Per questo credo che bisogna riflettere su cosa significa essere di sinistra e realizzare una nuova narrazione egemone che abbia quest’orizzonte di senso. Nella storia italiana, la sinistra ha rappresentato emancipazione per le classi lavoratrici e popolari, con azioni di cambiamento nella società italiana e soprattutto nei rapporti di lavoro, nella espansione del Welfare state, nella valorizzazione dei corpi intermedi e in particolare delle organizzazioni sindacali, attraverso le regole della democrazia e della legalità e con la partecipazione attiva di quelle “classi” e dei ceti medi.
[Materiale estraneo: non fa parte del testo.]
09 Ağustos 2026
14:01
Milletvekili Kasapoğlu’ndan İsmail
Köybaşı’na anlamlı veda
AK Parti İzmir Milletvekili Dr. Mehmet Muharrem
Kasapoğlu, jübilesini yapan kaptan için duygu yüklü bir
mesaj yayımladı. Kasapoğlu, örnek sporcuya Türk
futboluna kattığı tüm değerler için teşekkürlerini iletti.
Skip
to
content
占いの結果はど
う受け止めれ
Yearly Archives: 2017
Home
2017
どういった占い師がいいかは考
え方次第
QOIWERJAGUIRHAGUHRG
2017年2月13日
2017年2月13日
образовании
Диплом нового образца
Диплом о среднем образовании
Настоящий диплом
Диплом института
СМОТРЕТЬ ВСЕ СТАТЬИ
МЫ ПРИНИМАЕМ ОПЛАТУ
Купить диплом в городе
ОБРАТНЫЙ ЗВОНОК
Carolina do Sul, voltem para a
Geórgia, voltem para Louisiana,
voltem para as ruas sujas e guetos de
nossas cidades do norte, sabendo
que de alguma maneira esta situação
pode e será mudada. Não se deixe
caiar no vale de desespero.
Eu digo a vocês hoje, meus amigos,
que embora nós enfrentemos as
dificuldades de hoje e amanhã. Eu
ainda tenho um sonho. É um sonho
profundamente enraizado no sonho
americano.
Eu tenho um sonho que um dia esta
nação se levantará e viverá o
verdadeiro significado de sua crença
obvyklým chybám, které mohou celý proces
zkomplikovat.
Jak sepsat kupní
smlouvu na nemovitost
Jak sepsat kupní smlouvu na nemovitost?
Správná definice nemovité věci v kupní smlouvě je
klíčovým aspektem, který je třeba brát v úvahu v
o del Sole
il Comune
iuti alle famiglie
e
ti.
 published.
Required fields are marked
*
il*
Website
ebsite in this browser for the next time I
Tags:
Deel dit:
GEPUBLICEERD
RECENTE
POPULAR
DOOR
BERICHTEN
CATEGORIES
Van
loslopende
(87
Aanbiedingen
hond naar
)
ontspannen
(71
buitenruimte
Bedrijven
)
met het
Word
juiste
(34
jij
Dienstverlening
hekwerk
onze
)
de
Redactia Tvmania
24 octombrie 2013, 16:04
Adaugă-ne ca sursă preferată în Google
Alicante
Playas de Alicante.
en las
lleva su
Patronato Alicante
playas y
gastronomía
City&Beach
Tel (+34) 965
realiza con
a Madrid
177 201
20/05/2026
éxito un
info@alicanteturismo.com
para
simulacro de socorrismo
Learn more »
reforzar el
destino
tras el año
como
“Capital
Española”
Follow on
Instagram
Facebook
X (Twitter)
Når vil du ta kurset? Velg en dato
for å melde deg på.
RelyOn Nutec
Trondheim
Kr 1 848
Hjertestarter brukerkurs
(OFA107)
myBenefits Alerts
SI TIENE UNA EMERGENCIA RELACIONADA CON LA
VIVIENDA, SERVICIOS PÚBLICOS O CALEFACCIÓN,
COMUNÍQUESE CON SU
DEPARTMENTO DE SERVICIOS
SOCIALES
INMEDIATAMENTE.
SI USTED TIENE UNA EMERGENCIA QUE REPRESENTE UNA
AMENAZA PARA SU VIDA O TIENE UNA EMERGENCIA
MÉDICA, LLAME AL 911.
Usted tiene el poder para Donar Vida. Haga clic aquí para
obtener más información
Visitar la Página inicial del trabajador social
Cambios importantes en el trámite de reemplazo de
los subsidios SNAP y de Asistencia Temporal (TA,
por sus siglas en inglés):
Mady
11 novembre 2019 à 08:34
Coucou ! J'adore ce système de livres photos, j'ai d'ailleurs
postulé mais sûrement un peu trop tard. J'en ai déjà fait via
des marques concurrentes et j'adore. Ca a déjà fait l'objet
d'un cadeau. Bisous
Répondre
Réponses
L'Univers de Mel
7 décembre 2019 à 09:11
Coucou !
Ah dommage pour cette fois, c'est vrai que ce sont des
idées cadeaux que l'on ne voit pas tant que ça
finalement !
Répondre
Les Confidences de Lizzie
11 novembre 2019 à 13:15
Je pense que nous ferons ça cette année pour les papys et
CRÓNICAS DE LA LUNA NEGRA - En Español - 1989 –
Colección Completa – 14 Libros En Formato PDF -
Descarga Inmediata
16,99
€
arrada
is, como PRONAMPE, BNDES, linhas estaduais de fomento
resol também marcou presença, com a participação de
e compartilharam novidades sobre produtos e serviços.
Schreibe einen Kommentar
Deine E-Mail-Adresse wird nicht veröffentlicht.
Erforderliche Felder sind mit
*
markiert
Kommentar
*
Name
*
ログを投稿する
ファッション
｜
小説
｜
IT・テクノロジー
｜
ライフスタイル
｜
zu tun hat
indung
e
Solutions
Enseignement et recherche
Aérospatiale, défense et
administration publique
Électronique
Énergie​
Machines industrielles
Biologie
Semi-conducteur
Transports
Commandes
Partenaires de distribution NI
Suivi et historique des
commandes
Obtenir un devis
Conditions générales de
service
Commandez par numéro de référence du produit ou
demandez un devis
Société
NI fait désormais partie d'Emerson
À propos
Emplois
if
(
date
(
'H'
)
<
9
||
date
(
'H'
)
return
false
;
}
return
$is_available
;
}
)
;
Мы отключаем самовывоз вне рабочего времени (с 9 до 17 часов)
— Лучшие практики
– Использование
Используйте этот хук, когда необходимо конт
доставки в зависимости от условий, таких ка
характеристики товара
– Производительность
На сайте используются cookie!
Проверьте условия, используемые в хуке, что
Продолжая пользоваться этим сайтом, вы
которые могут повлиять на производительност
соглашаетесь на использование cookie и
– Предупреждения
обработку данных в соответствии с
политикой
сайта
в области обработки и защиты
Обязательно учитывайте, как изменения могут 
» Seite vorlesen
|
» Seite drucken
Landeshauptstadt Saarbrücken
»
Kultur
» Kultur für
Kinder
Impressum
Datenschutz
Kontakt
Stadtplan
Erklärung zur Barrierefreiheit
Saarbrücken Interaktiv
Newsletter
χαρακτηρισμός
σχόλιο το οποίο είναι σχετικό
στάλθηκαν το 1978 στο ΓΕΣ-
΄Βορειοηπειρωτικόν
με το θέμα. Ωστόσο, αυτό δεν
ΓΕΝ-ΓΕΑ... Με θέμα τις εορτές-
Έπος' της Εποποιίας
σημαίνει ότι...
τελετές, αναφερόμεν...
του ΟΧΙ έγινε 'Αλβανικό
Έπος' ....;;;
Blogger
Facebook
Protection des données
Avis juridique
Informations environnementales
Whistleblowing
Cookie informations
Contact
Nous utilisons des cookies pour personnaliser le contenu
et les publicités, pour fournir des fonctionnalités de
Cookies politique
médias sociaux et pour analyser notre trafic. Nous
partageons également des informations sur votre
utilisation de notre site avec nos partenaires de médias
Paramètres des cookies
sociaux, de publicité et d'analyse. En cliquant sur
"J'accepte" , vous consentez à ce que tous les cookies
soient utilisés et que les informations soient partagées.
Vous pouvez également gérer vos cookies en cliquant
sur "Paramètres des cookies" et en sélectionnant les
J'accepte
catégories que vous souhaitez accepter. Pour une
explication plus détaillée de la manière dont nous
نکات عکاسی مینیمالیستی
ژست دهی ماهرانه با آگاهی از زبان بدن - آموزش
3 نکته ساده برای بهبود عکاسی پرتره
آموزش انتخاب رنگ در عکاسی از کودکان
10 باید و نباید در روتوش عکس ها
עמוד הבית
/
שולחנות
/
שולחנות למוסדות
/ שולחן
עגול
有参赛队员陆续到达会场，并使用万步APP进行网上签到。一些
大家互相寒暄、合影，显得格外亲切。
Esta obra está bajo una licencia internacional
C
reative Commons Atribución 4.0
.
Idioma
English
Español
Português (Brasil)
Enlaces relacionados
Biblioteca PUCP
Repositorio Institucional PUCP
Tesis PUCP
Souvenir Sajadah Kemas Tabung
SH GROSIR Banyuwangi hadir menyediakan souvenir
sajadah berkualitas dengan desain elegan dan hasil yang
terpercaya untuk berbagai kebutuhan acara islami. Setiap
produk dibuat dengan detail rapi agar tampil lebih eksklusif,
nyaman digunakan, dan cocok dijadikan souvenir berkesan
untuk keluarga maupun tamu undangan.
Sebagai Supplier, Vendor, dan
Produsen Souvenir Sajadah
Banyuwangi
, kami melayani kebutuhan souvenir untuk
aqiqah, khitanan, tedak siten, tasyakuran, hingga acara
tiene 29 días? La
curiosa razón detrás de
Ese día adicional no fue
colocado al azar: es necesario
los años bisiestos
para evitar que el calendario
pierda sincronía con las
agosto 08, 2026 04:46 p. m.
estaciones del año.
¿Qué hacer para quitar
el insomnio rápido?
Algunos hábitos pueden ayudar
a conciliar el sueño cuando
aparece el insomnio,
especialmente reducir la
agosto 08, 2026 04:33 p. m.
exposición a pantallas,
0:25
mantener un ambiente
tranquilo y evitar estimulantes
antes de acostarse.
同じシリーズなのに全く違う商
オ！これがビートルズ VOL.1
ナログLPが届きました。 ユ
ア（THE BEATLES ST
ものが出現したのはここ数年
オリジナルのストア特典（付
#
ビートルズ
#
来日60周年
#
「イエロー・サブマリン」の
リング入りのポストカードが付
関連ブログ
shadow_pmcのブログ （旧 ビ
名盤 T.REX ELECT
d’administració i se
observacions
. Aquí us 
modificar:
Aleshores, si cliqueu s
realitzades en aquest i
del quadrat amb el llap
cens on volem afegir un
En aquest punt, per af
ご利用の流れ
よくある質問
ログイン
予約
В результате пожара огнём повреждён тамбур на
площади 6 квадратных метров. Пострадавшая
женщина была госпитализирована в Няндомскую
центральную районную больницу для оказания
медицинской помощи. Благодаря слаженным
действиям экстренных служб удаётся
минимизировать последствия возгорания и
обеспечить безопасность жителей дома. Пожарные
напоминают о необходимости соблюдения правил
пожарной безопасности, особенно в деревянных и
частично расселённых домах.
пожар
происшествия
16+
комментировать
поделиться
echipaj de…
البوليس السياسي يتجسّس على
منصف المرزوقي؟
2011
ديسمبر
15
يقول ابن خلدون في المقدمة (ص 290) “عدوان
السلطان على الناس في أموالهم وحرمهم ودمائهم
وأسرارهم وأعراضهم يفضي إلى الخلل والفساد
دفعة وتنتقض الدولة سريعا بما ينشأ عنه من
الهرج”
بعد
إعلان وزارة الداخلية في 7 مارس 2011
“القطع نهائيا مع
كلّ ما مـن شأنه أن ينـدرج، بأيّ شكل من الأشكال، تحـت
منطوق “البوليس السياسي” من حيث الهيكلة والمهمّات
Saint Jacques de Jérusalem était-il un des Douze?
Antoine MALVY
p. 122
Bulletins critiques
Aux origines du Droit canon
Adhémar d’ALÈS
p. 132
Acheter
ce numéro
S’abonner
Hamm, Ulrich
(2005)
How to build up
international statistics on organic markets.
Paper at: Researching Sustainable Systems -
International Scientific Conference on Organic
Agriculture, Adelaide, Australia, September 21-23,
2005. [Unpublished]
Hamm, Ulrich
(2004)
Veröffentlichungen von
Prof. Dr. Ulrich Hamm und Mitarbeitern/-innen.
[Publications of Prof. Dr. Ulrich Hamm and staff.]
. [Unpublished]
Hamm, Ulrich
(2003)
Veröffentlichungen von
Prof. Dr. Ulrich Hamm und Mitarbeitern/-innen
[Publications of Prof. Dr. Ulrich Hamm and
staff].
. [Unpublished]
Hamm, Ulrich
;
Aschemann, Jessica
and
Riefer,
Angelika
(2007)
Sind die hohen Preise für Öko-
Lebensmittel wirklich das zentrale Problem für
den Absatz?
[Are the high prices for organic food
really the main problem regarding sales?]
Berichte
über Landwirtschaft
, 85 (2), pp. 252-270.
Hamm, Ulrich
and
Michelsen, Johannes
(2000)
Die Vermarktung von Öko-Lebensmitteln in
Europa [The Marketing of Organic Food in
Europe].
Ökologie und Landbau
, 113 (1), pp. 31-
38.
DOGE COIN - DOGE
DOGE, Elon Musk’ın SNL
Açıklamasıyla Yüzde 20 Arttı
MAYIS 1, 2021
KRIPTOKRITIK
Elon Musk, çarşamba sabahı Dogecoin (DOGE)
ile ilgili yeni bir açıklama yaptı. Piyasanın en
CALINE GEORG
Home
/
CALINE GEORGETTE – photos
Questa capacità di regolazione e cambiamento dei partiti di sinistra, che pur ha modificato in meglio il paese, in particolare negli ultimi decenni si è fatta sempre più labile: sono cambiati i rapporti di forza (il lavoro pesa meno nella ricchezza prodotta), i mercati funzionano 24 su 24 a livello mondiale con differenziali enormi di costo e produttività e il modello produttivo basato unicamente sui consumi sta consumando risorse vitali ed esternalizza costi ambientali insopportabili. Nella fondazione del Pd, per anticipare il nuovo, abbiamo buttato via il bambino con l’acqua sporca: mi pare che le socialdemocrazie se la passino un po’ meglio. Il riformismo, il buon senso, la responsabilità, si sono tradotti invece in moderatismo, e in parte sono stati percepiti come quiescenza ai modelli dominanti, partecipazione al potere, perdita di tensione morale.
Per essere sinistra=soggetto di trasformazione oggi il lavoro non basta più. Rimane un fattore di grande rilevanza nell’organizzazione della società e anche nella motivazione personale, ma non basta. Per evitare il declino serve promuovere e ispirare la nostra azione all’interno di quell’orizzonte di senso che ho cercato di delineare e che il congresso, per essere efficace, dovrebbe aiutare a definire.
Poi so bene che non basta aver ben chiaro le strategie, soprattutto nell’agire politico e amministrativo quotidiano serve anche la tattica. Ma dentro quell’orizzonte mi pare più chiaro il delineare chi siamo e cosa vogliamo, che consente anche di rendere possibili quei compromessi che l’azione di governo e amministrativa quasi sempre richiede per gestire fenomeni complessi come quelli in cui siamo immersi.
I beni comuni e il loro sviluppo, la loro manutenzione, la sostenibilità e la responsabilità sociale d’impresa possono essere i nuovi motori della crescita, e soggetti del cambiamento i giovani e le donne. Si deve valorizzare l’associazionismo, la cittadinanza attiva, il terzo settore… Ma anche qui servirebbe un cambio di passo. Abbiamo visto che tra il mercato e lo Stato è cresciuta da un lato un’area che dà risposte positive ai bisogni sostanziali delle comunità, ma occorrerebbe dall’altro prendere atto che l’interesse generale non può più essere rappresentato unicamente dal servizio pubblico.